Il Consiglio dei Ministri, riunitosi il 3 luglio 2015 a Palazzo Chigi, ha approvato il Regolamento attuativo dell’art. 1, comma 530, della Legge n. 190/14 (“Legge di stabilità 2015”), secondo il quale, a partire dal 1° settembre 2015, le spese obbligatorie necessarie per il funzionamento degli Uffici giudiziari dovranno essere sostenute dal Ministero della Giustizia e non più dai Comuni. Viene quindi superato il sistema, in vigore dal 1941, che poneva a carico dei Comuni l’onere di anticipare queste spese, che poi erano rimborsate dal Ministero.
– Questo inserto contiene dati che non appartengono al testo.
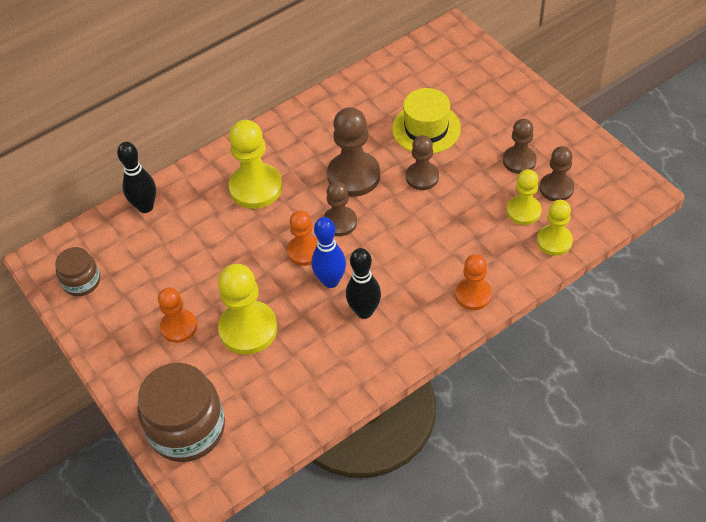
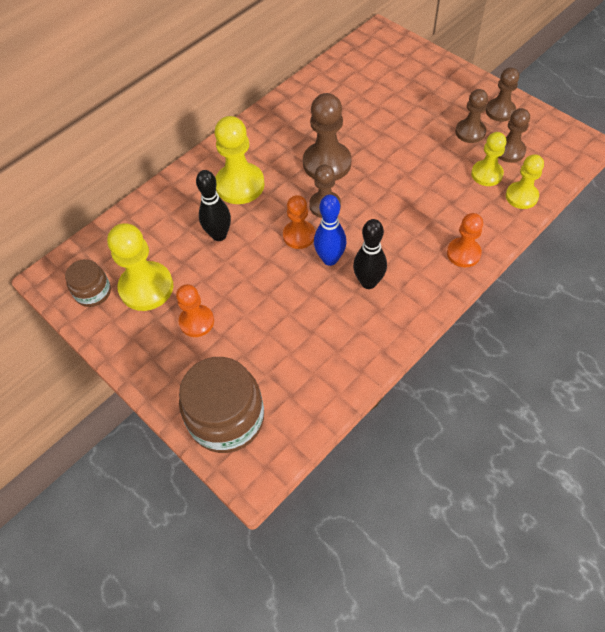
camera: 10 degrees left, 5 degrees up
(145, 207) = (140, 215): black bowling pin -> black bowling pin (219, 235)
(248, 329) = (263, 314): yellow pawn -> yellow pawn (146, 287)
(422, 177) = (388, 156): brown pawn -> brown pawn (500, 111)
(426, 128) = (381, 115): yellow hat -> none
Il Regolamento stabilisce come saranno svolte le attività sinora espletate dagli Enti Locali, prevedendo – tra l’altro – l’istituzione di una Commissione permanente, competente per gli Uffici giudiziari aventi sede nello stesso circondario e presieduta dal Presidente della Corte di appello o dal Presidente del Tribunale, quando il Tribunale non è sede di capoluogo di distretto, con il compito di individuare i fabbisogni necessari per il funzionamento degli Uffici, come la manutenzione di immobili, il riscaldamento, la raccolta e lo smaltimento dei rifiuti, il giardinaggio e la custodia.

Il Provvedimento passa ora all’esame del Consiglio di Stato e delle competenti Commissioni parlamentari per l’acquisizione dei previsti pareri, per poi tornare all’esame del Consiglio dei Ministri.